Dead Code Has a Cost

You import one function from a utility library. Your bundle includes the entire library. Sound familiar?

This is the problem tree shaking solves. The term comes from the idea of shaking a tree — dead leaves (unused code) fall off, and only the living branches (used code) remain. It's one of the most impactful optimizations a bundler performs, and it's the reason your production bundle isn't 10x larger than it needs to be.

But tree shaking isn't magic, and it doesn't always work. Understanding why it works with certain code and why it fails with other code is the difference between shipping 50KB and shipping 500KB.

Mental Model

Think of tree shaking as a librarian organizing a reading list. You hand them a list of topics you need (your import statements). With ES modules, the library has a clear catalog — every book is listed by title, and the librarian can pull exactly what you need and leave the rest on the shelf. With CommonJS, the library has no catalog — books are in unlabeled boxes, and the librarian has to take the entire box because they can't tell which books are inside without opening it at runtime.

Why Tree Shaking Requires ES Modules

Tree shaking is fundamentally about static analysis — determining which exports are used without running any code. This only works with ES modules because:

// ESM — statically analyzable
import { map } from 'lodash-es';
// The bundler can see at parse time: only 'map' is used
// Everything else in lodash-es can be removed

// CJS — NOT statically analyzable
const { map } = require('lodash');
// This is a runtime destructure of a function call's return value
// The bundler can't know what 'require' returns without executing it

The core difference: import { map } is a declaration parsed before execution. require('lodash') is a function call evaluated at runtime.
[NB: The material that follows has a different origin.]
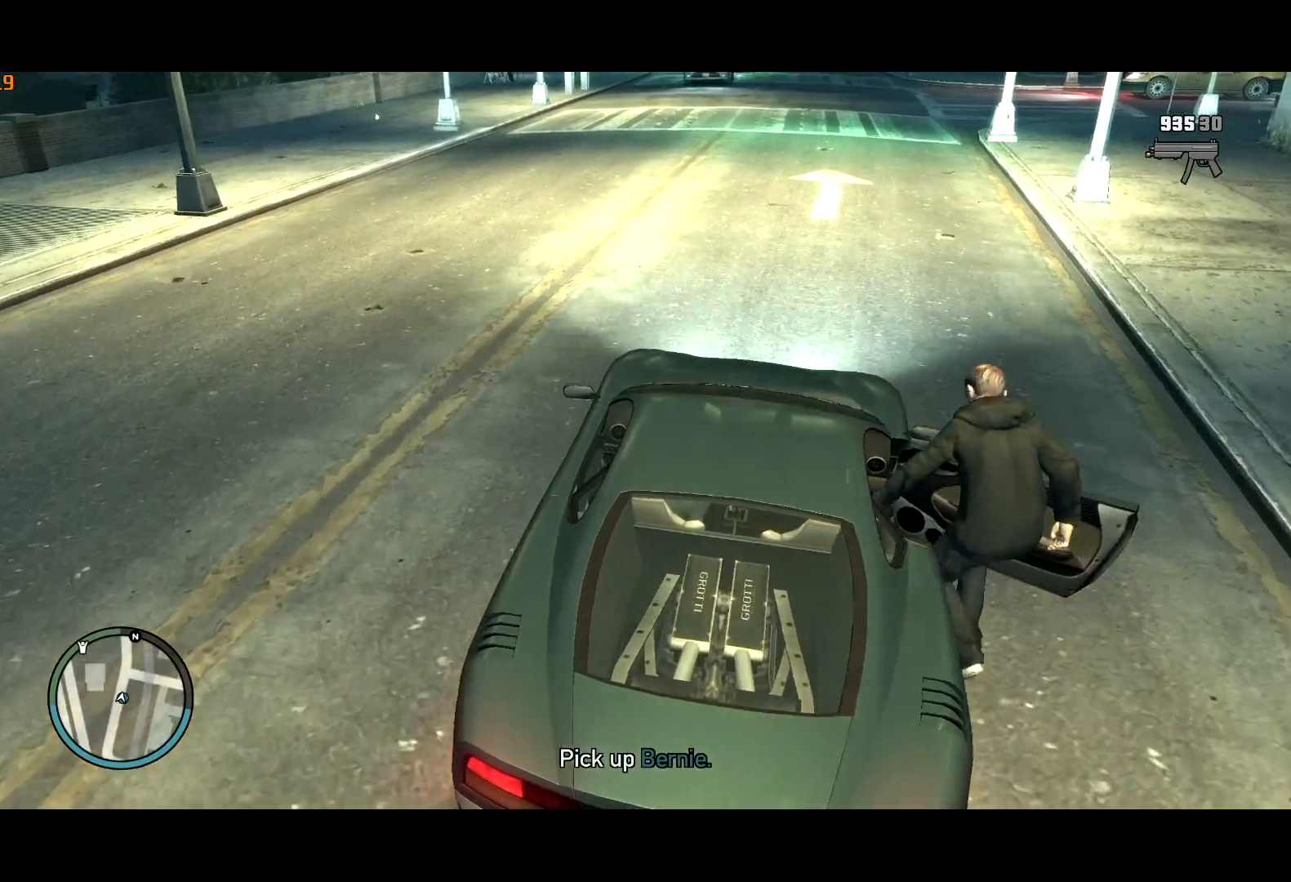
{"keys": ["w"], "mouse": [], "events": [[250, "d", "down"], [300, "d", "up"]]}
A bundler can analyze declarations; it can't predict function call results.

PropertyES ModulesCommonJS
Import syntaxStatic declaration — parsed before executionDynamic function call — evaluated at runtime
What's importedSpecific bindings are named at parse timeEntire module.exports object, destructured at runtime
Tree shakeableYes — bundler knows exactly which exports are usedNo — bundler must include entire module to be safe
Conditional importsNot possible with static import (use dynamic import())Possible — require() is just a function
Side effectsCan be marked as side-effect-free via sideEffects fieldAssumed to have side effects by default
Quiz
Why can't bundlers tree-shake CommonJS modules effectively?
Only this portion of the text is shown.